とっさに炎を灯そうとしたレネの手を、エリアスの手が包み込んだ。
「レネ」
こんな状況に置かれているというのに、その声を聞くだけで気持ちが和らいだ。
「レネ。おまえ、向き合えていなかったんだ」
「そんなはず……っ」
そんなはずはない。
心の奥で、声がした。
忘れてない。理解してる。村で何があったかは覚えているし、それを説明だってできる。だって、悲しみはもう乗り超えたから。

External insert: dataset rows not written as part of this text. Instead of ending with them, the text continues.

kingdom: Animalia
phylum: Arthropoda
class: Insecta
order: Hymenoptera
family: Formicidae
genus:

目の前を、砕いた黒曜石のような鱗粉が舞った気がした。きらりきらりと舞い落ちる光が、混乱する心を静めていく。
本当に?
ふと、思う。
本当に自分は、悲しみと向き合っていたのだろうか。
震える手を持ち上げて、静かに胸に当てる。ぽっかりと穴が空いていくような。真っ暗な闇に飲まれていくような。そんな感覚が甦る。
エリアスと出会って、薄れていた感覚が。
「ちがう」
薄れていたんじゃない。見ないふりを、していたんだ。悲しみを受け入れられなくて。心が抉れていくような感覚を忘れたくて。必死に、必死に、目を背けた。
「受け入れて、なかった」
耳の奥に、雪が流れ込むときの轟音が響いた。おびただしい悲鳴と、両親が自分を呼んだ声。その口調さえも鮮明に甦っては、心を抉る。一瞬のうちに雪に掻き消された村の様子が、細部まではっきりと脳裏に甦っては、悲しみを誘う。
今、やっと気づいた。大丈夫じゃ、なかった。
「私、悲しかったんだ。悲しかったことにすら、気が付いていなかったんだ」
そんなふうに必死に目を逸らさないといけないほど、心が傷ついていたんだ。
言葉にしたら、止まらなくなった。嗚咽を漏らしながら。声を上げながら。泣いて、泣いて、泣いても、悲しみはなくならない。滾々と湧き上がる水のように、絶え間なく心を塗りつぶしていく。
「レネ」
エリアスが、静かに名前を呼んでくる。ただ、隣にいることを伝えるように。
温かい声。温かい手。その温度にすがるように、目を開ける。
「悲しかったな」
頭の上から降って来るような言葉に、レネは小さく頷く。
「苦しかったな」
首を縦に動かすたびに耳元をくすぐる、衣擦れの音が心地よかった。
「よく、頑張ったな。もう、大丈夫だ」
目を見開いて視線を上げるが、暗闇に紛れたエリアスの顔はどれだけ目を凝らしても見えなかった。ただ、優しい声だけが伝わってくる。
ぼたり、と。
顔を上げたレネの頬に、生温かい何かが落ちる。微かな悲鳴を上げるレネの頬を、エリアスの手が拭った。けれど、まるで降りしきる雨のように、大粒の雫は次々にレネの頬を濡らしていく。
「ルゥアが……」
真っ暗な闇の中だというのに、二人を包む巨大な翅が溶け出しているのがわかった。
大きすぎる悲しみに飲み込まれて、ルゥアが限界を迎えたことが、はっきりとわかった。
「ルゥアが、消えちゃう」
「ああ。悲しみに飲まれた」
生温かい雫に触れた頬が、手が、体が、じくじくと痛んだ。
降りしきる雫からレネを守るように、エリアスの体が覆いかぶさってくる。
「私、ウィープになるの?」
恐怖と不安に震える声で、レネが呟いた。その瞬間、エリアスの微かな声が耳に届いた。
「ならねえよ」
どこか優しい声は、深い暗闇の中でも彼が笑顔を浮かべていることを伝えた。